→ PROBLEM
Pictures in the material below are to be left out, and only the lines from the line with "left back paw: (114, 152)" up to and including the line with "neck: (305, 270)" are to be written out exactly.
*** EXTRACTED DATA Section Begins ***
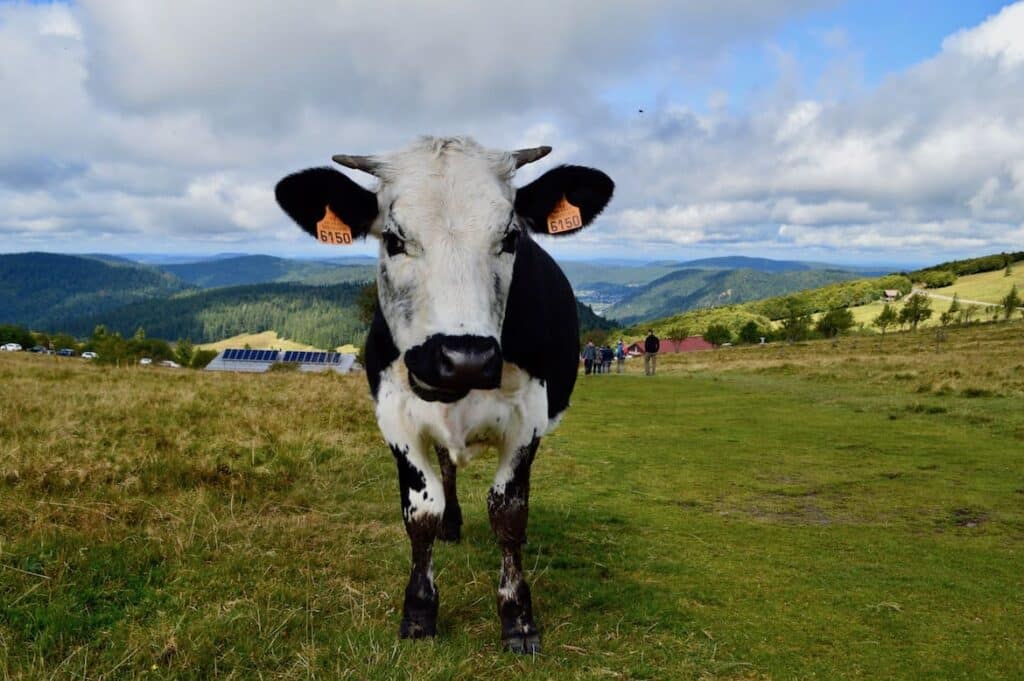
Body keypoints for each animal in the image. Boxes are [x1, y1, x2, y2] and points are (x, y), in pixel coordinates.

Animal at [274, 137, 614, 655]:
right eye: (393, 239)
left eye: (510, 238)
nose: (464, 357)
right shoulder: (394, 413)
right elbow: (422, 512)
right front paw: (418, 611)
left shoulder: (529, 416)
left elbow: (508, 512)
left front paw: (518, 618)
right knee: (448, 469)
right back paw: (453, 525)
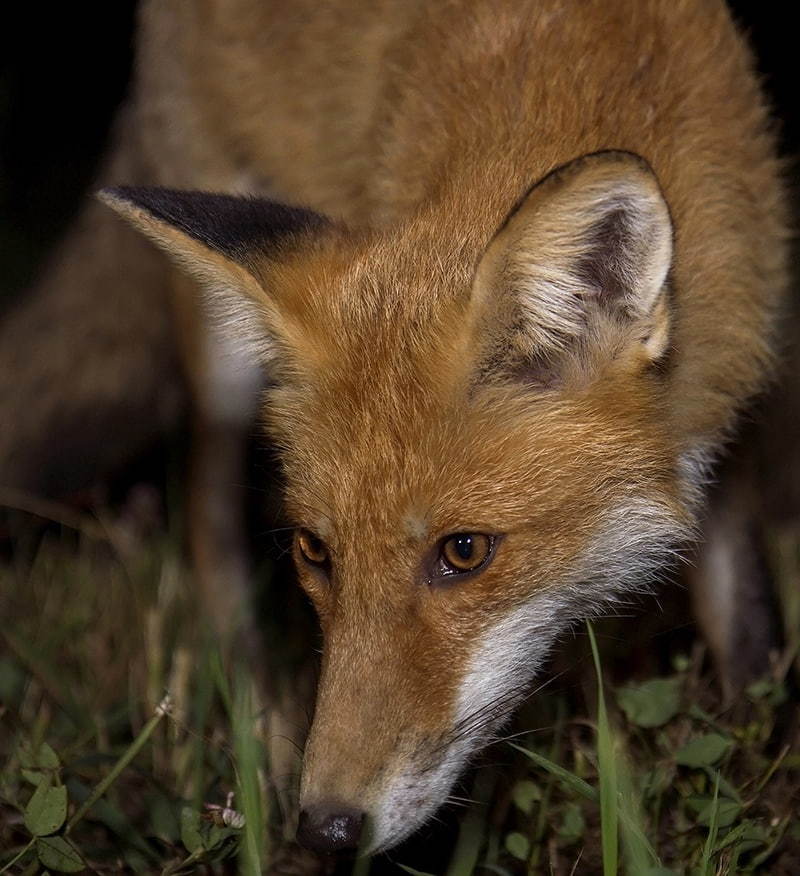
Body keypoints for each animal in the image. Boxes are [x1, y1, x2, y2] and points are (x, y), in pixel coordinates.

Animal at [0, 0, 788, 860]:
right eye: (315, 551)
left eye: (464, 552)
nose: (326, 829)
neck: (586, 63)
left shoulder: (729, 410)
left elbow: (746, 617)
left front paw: (760, 772)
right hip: (219, 356)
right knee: (206, 510)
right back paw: (250, 711)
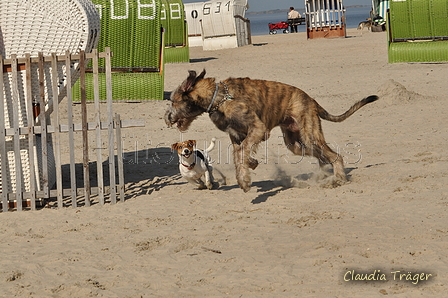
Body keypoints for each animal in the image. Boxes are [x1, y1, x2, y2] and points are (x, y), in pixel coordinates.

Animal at [164, 70, 378, 192]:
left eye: (173, 101)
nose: (166, 117)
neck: (220, 98)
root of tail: (311, 100)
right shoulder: (236, 135)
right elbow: (238, 154)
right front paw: (250, 165)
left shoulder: (258, 129)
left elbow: (242, 152)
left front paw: (244, 180)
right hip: (294, 142)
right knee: (322, 156)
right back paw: (325, 173)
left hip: (309, 135)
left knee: (335, 156)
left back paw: (339, 178)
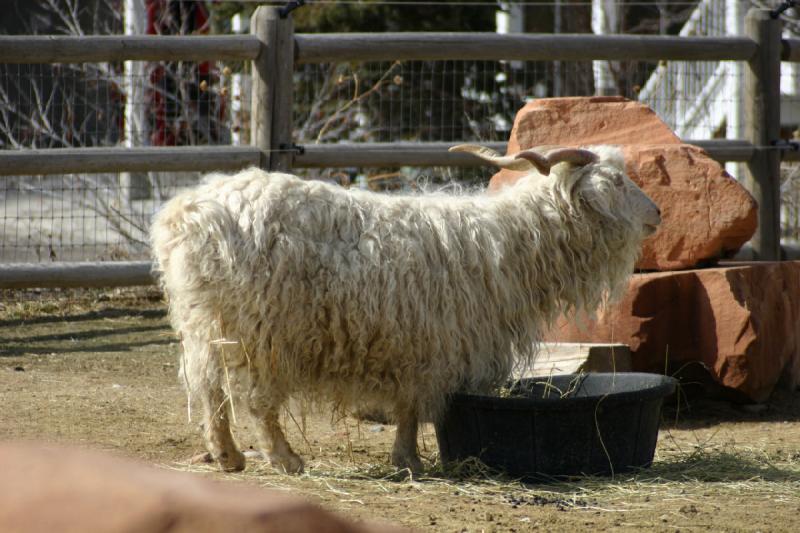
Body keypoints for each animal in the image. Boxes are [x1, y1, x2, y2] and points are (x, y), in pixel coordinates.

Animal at [150, 143, 664, 472]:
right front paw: (410, 461)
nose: (657, 213)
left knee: (208, 386)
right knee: (254, 399)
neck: (513, 242)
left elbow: (407, 405)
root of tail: (185, 214)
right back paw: (286, 460)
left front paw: (407, 459)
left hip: (207, 322)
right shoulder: (430, 345)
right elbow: (413, 405)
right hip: (261, 328)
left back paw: (228, 457)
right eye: (617, 182)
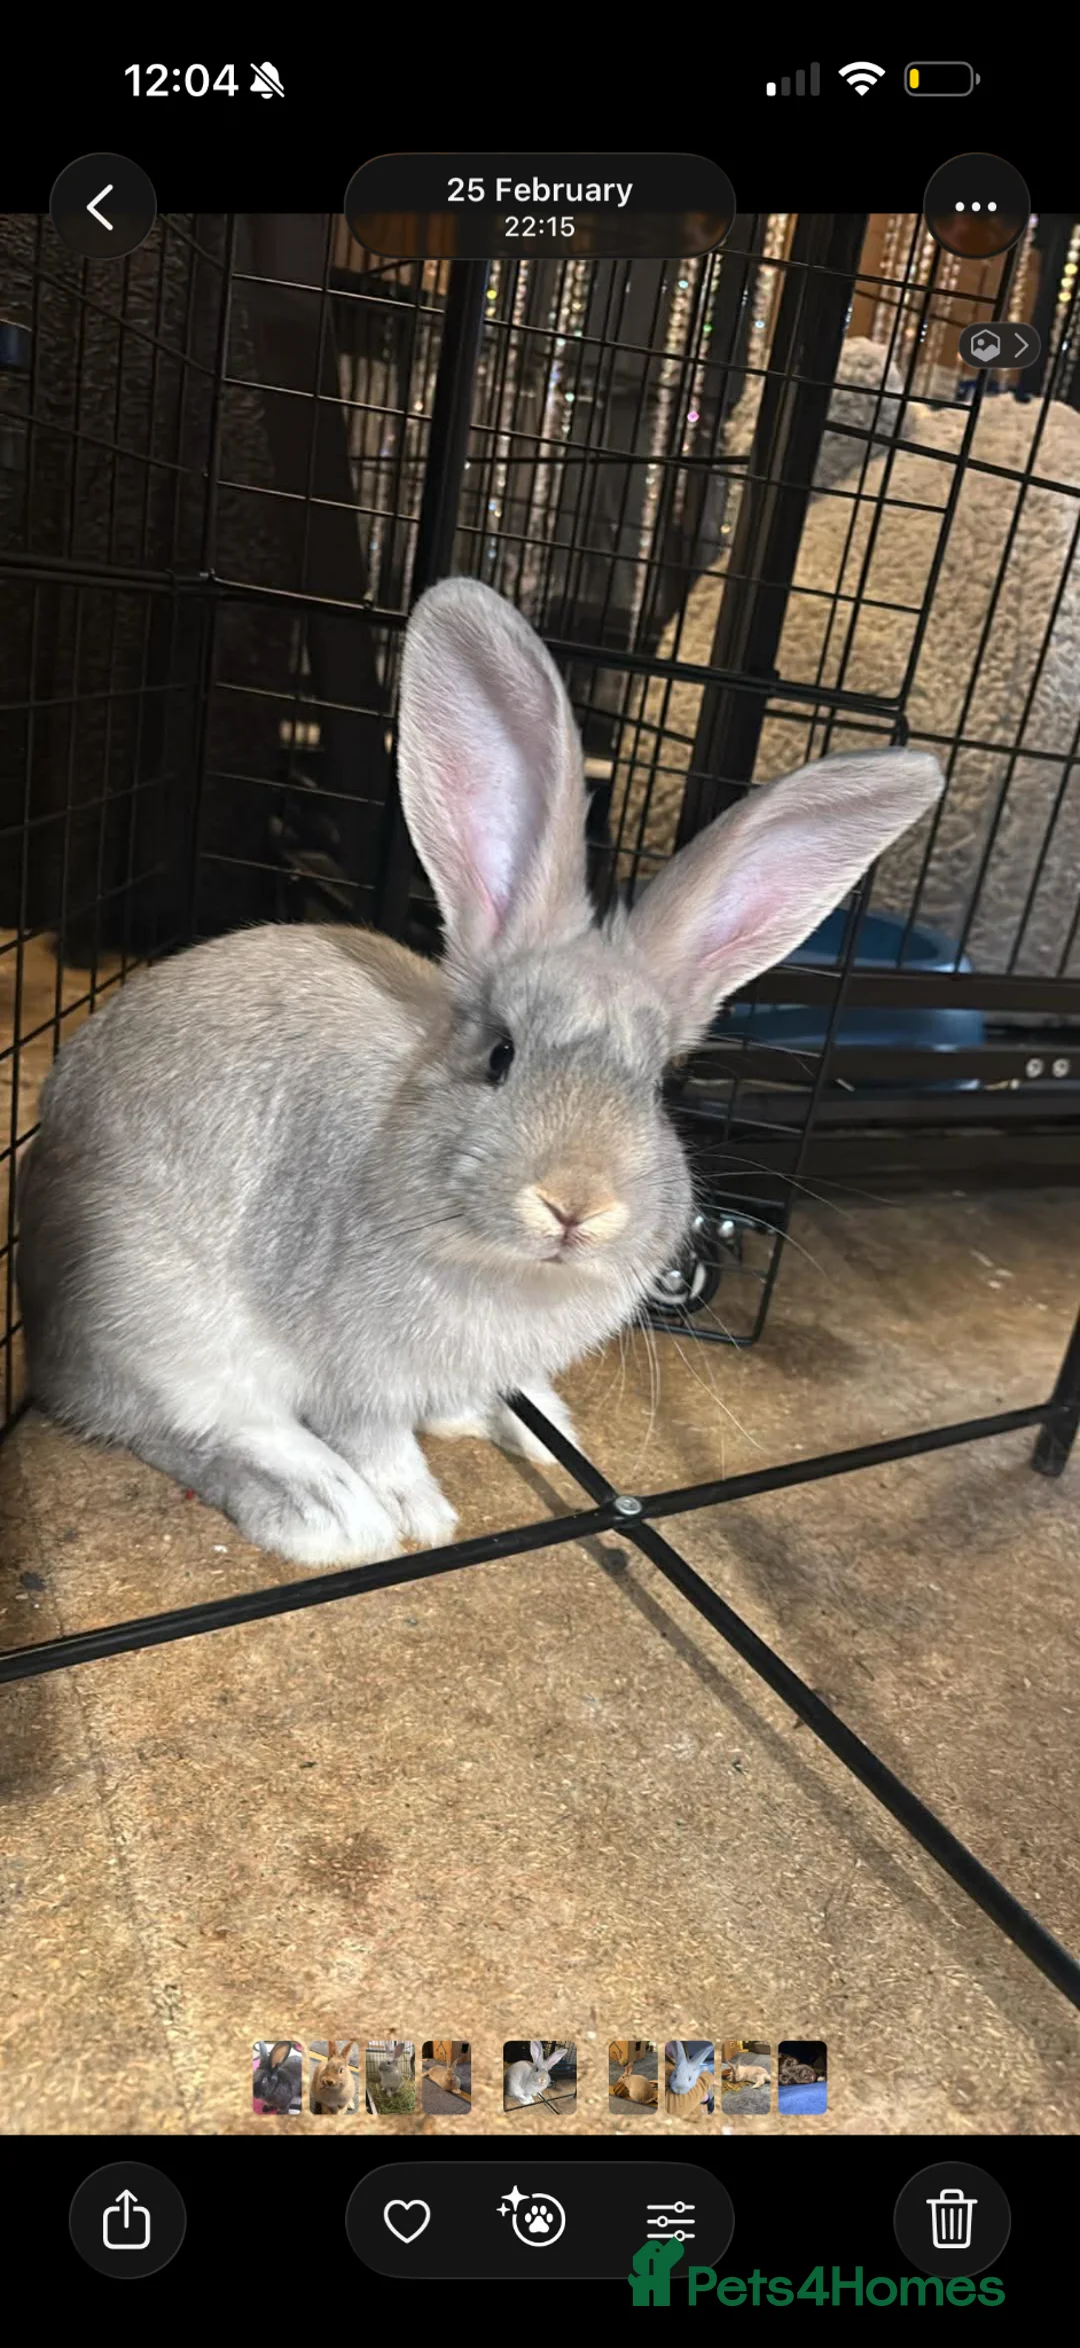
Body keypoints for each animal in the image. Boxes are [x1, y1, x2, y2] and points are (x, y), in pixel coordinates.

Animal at [16, 577, 943, 1570]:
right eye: (500, 1054)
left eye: (660, 1087)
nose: (576, 1206)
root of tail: (42, 1336)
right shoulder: (355, 1374)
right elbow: (378, 1438)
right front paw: (420, 1512)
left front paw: (536, 1427)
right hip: (161, 1325)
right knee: (182, 1425)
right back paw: (326, 1512)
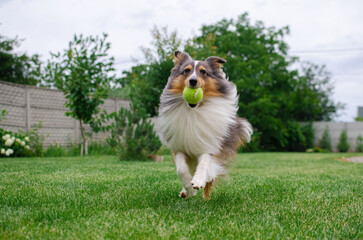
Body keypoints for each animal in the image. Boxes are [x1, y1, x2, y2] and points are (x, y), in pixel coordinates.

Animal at [156, 51, 253, 200]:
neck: (195, 111)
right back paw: (185, 192)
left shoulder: (211, 146)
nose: (193, 81)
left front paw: (198, 181)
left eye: (203, 72)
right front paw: (190, 188)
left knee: (210, 180)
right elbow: (181, 169)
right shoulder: (179, 145)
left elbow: (204, 164)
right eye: (186, 70)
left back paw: (205, 198)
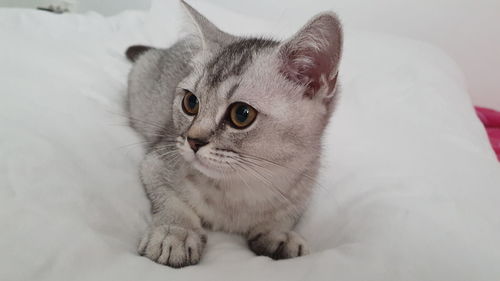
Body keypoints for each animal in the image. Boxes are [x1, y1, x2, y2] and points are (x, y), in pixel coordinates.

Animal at [127, 0, 342, 266]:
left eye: (242, 114)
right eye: (190, 102)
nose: (193, 140)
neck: (244, 186)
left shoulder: (303, 188)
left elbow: (286, 215)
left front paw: (279, 233)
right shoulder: (156, 161)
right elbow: (171, 200)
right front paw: (175, 232)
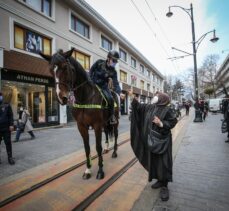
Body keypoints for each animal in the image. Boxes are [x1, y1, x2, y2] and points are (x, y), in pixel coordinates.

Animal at [40, 49, 120, 180]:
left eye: (65, 67)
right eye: (51, 70)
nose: (61, 97)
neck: (84, 98)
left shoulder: (97, 125)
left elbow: (97, 147)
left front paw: (100, 171)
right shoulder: (81, 126)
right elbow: (87, 148)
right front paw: (88, 170)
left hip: (115, 122)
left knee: (116, 135)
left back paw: (114, 152)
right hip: (105, 124)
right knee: (107, 134)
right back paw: (107, 148)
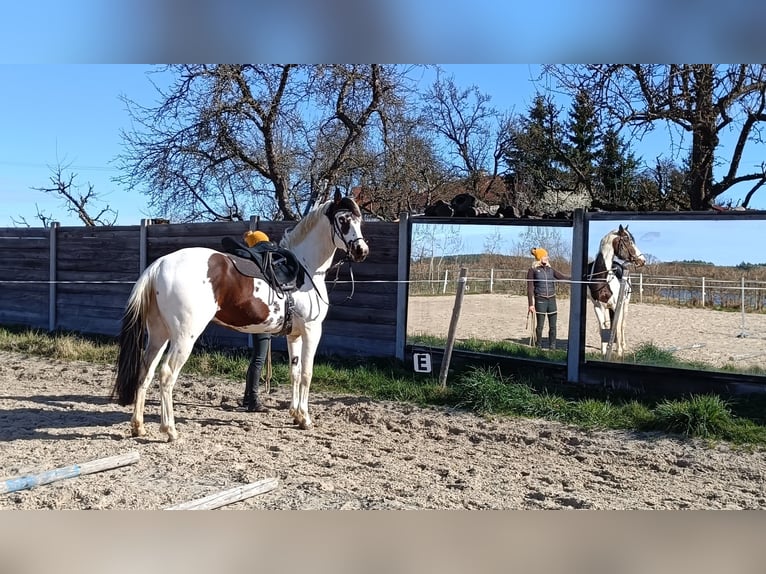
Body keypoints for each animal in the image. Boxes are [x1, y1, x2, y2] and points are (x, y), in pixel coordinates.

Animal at [111, 189, 369, 441]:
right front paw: (305, 419)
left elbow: (294, 373)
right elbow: (306, 374)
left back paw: (138, 426)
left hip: (159, 334)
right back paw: (170, 430)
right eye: (343, 220)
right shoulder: (312, 331)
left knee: (145, 372)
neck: (305, 270)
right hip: (184, 337)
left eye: (360, 220)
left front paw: (295, 414)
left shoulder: (293, 335)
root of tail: (160, 264)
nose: (361, 251)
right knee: (166, 375)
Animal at [586, 225, 646, 358]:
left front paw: (619, 352)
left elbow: (617, 326)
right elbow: (602, 326)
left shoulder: (616, 305)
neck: (603, 279)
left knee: (622, 324)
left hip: (625, 304)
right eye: (627, 240)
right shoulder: (597, 306)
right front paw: (604, 351)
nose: (642, 260)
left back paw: (622, 345)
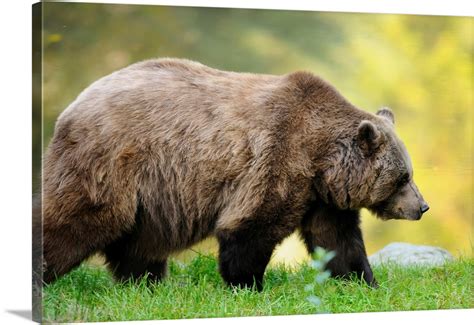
*** EXTRACTED DATA Section Ends ***
→ OUTPUT BELOW
left back paw: (114, 152)
right hip: (105, 124)
right knee: (107, 134)
right back paw: (107, 148)
Body keypoints for each animal in the image. Boxes are [x1, y1, x2, y2] and points are (x, y), in pixel coordinates.

Animal at [111, 189, 369, 441]:
right front paw: (305, 419)
left elbow: (294, 373)
right elbow: (306, 374)
left back paw: (138, 426)
left hip: (159, 334)
right back paw: (170, 430)
right eye: (343, 220)
right shoulder: (312, 331)
left knee: (145, 372)
neck: (305, 270)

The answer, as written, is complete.